Utah leaders respond
The bill drew criticism from many of Utah’s elected officials. Gov. Gary Herbert, Sen. Mitt Romney and Reps. Rob Bishop and John Curtis, all Republicans, called the bill a “land grab” and a fundraising opportunity.
“Senator Durbin’s bill… feeds the narrative that some care more about profit from donor fundraising than the preservation of the majestic landscapes of UT they claim to care so much about,” Curtis wrote on Twitter. He said Durbin refused to speak with him about the matter.
Senator Durbin’s bill will have a chilling effect on good faith efforts to solve these difficult public land issues.

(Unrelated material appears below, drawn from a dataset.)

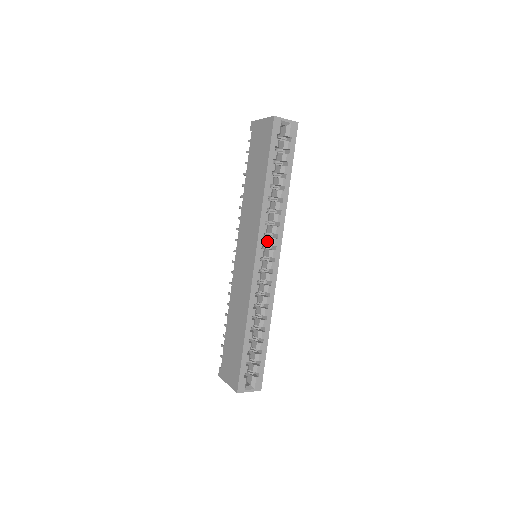
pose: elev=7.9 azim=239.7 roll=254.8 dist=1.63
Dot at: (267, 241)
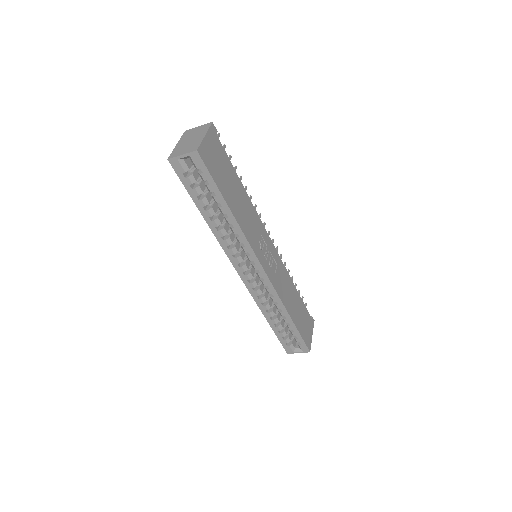
Dot at: occluded
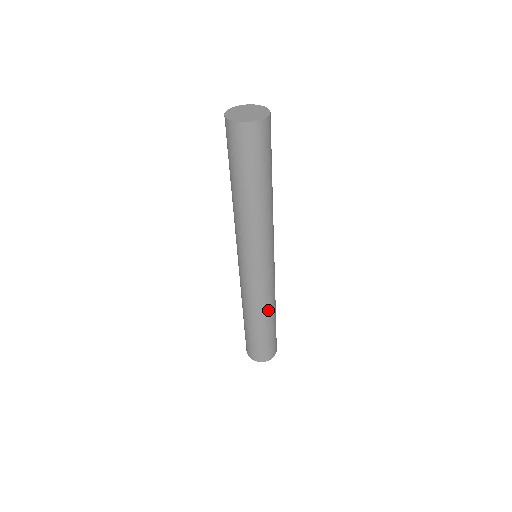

It feeds the narrative that some care more about profit from donor fundraising than preservation of the majestic landscapes of UT they claim to care so much about. https://t.co/WxikgSFiF9
— Rep. John Curtis (@RepJohnCurtis) December 16, 2019
Romney called the bill a betrayal of the agreements made earlier in the Emery County Public Land Management Act.

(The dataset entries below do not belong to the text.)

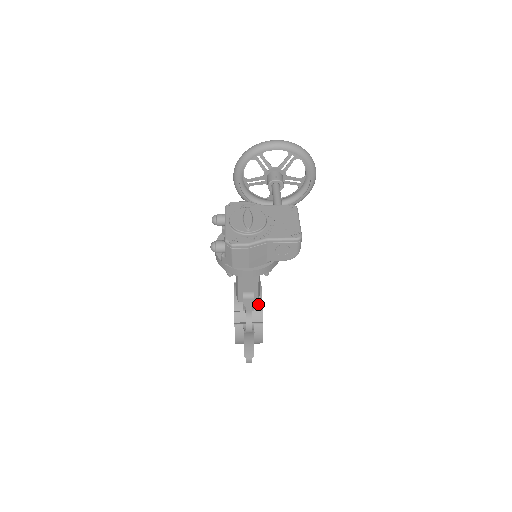
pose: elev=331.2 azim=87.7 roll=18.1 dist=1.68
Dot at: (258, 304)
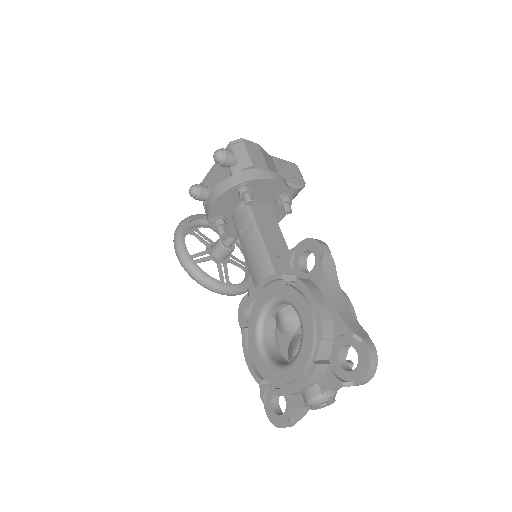
Dot at: occluded
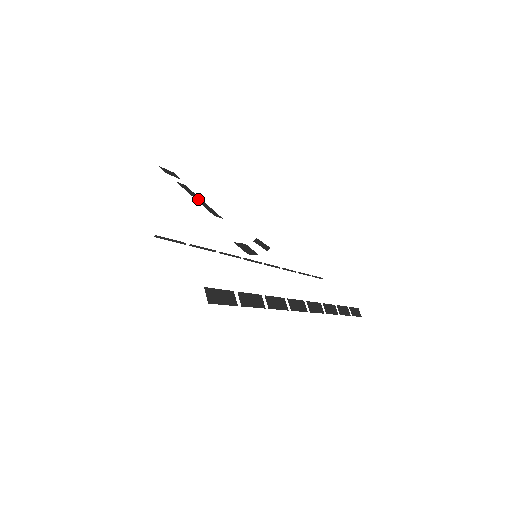
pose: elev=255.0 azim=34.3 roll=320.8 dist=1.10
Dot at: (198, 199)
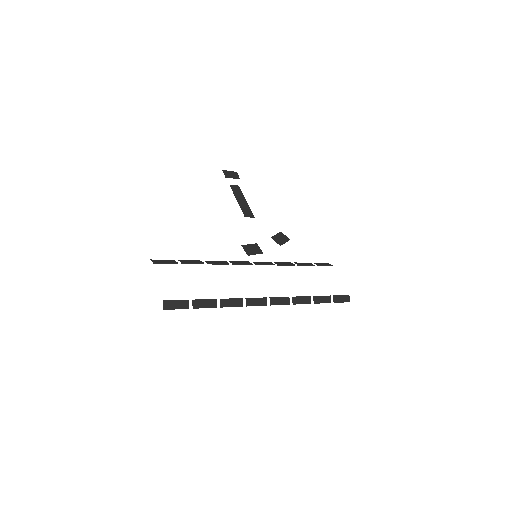
Dot at: (241, 200)
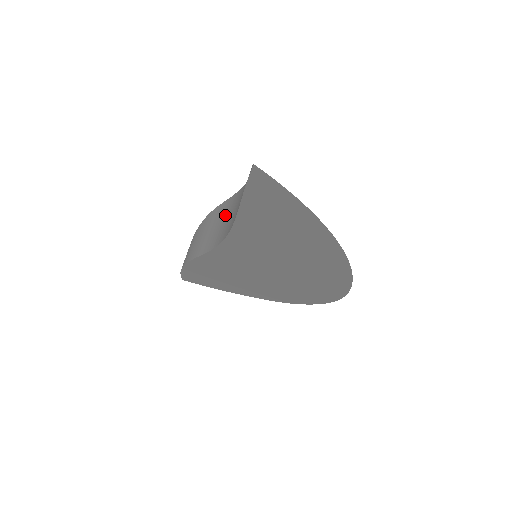
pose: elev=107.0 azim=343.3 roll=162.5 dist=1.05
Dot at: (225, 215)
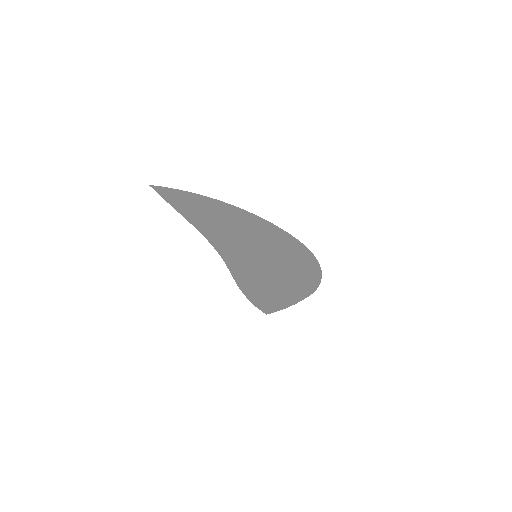
Dot at: occluded
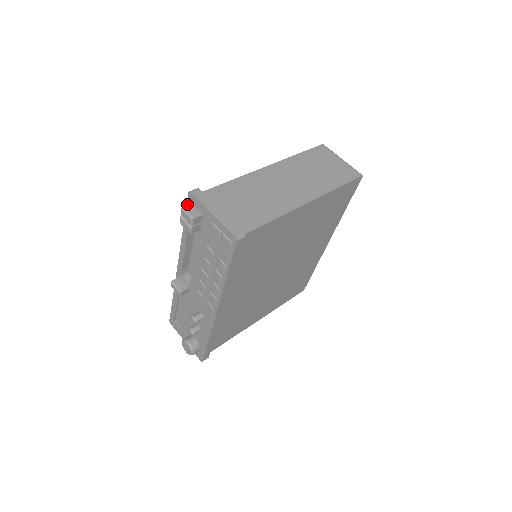
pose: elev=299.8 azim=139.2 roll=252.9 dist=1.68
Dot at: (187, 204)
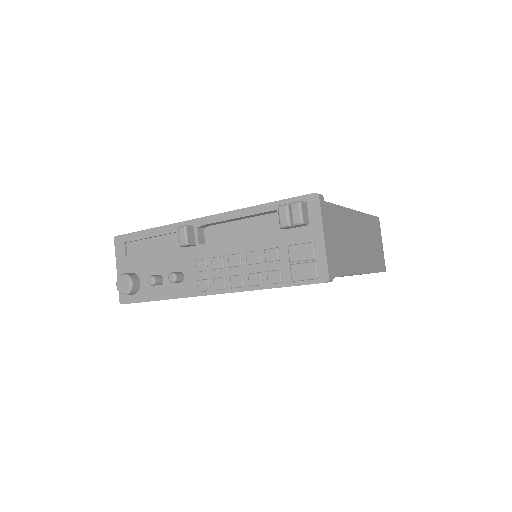
Dot at: (304, 201)
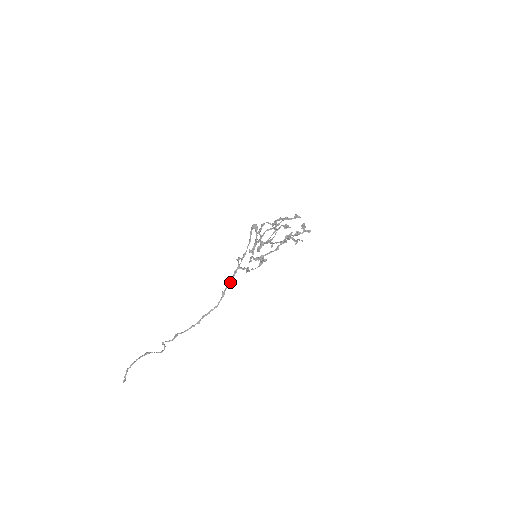
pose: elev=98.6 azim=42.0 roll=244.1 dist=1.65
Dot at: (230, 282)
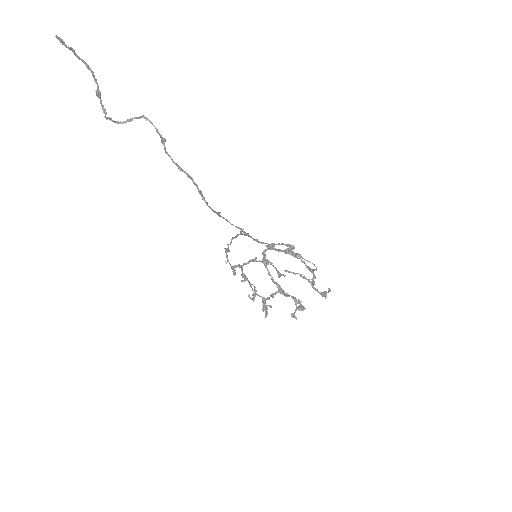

The ink is barely dry on the historic lands package, and @SenatorDurbin and @SouthernUTWild are reneging on the good faith agreement made between local groups and elected officials by pushing this land grab. Their bill targeting Emery County is a betrayal. https://t.co/3ilT1oXdAT
— Senator Mitt Romney (@SenatorRomney) December 16, 2019
Herbert says he is disappointed. He says the bill neglects the efforts already made by Utahns.

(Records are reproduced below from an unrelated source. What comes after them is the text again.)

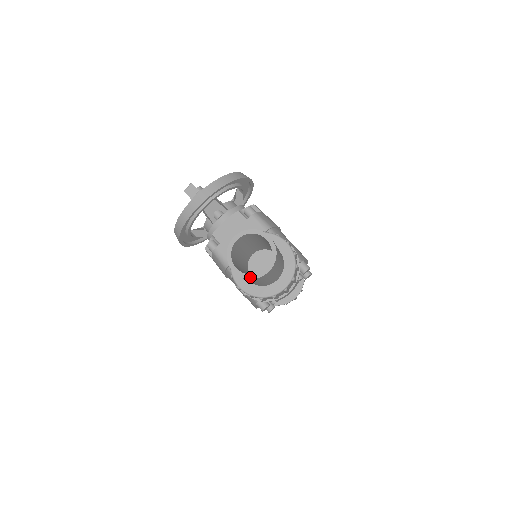
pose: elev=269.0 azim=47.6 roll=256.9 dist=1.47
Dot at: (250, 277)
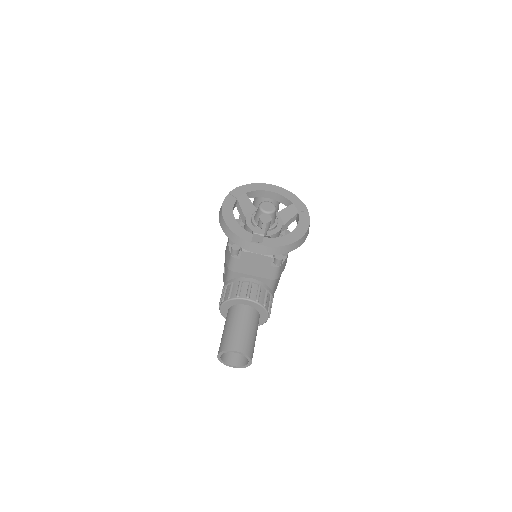
Dot at: occluded
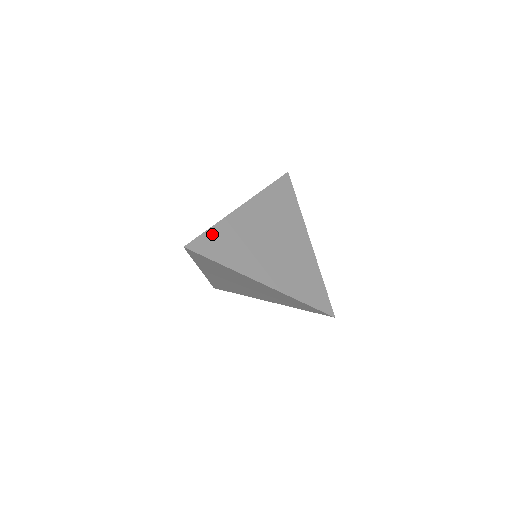
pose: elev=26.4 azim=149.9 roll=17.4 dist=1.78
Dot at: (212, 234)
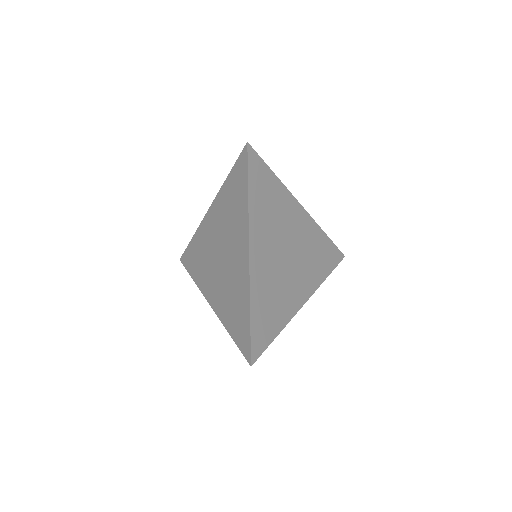
Dot at: (255, 322)
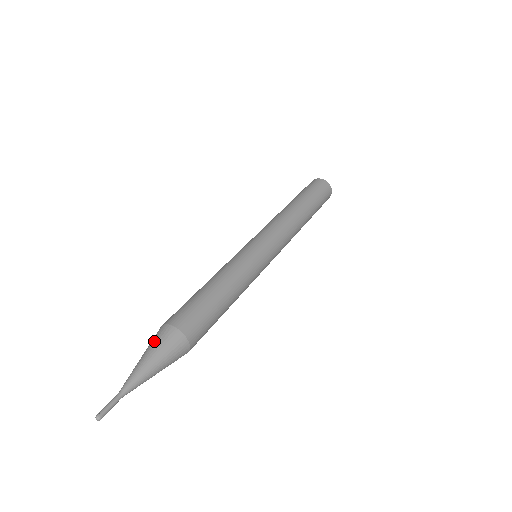
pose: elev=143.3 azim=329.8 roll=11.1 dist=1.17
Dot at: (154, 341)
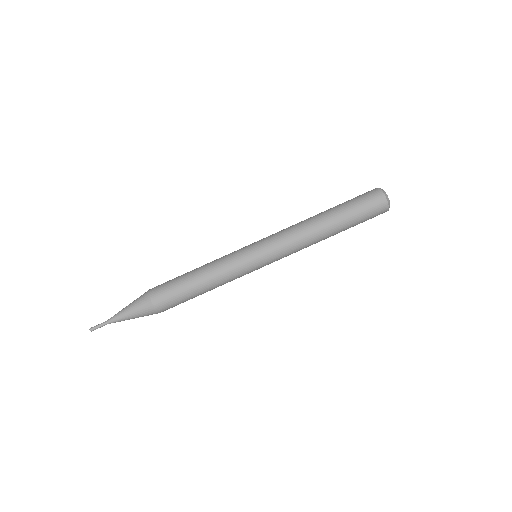
Dot at: (138, 304)
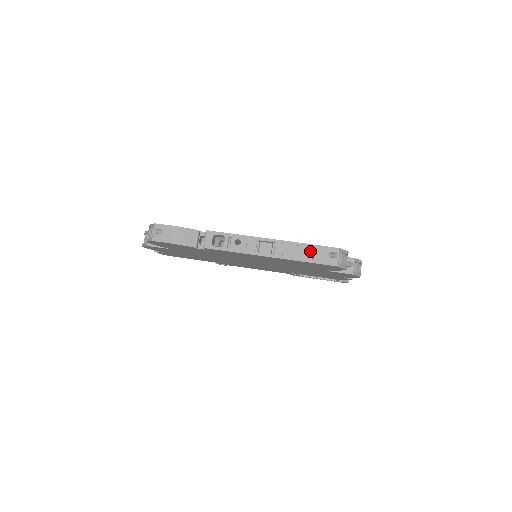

I’m very disappointed to see Senator Durbin introduce a bill which ignores the good faith efforts of Utahns across the political spectrum,” Governor Herbert said. “The right way to create public lands policy is at the local level, where people are immediately impacted by those policies and are in the best position to develop productive compromises.
Bishop called the effort a propaganda bill used to raise money.
[This] is a nonsensical bill designed only to con money from gullible donors. Part of this bill is already law. When informed of this error, Durbin, et al., said they didn’t care. This is, again, only a propaganda bill. Utah is tired of being used for callous political purposes by eastern lawmakers who don’t know what the hell they are doing. Enough already.
What others are saying
Other Utah groups are in favor of the legislation.
The Southern Utah Wilderness Alliance says the bill will “safeguard Utah wilderness from oil and gas development” as well as prevent the “increasing intrusion of motorized vehicles into the backcountry.”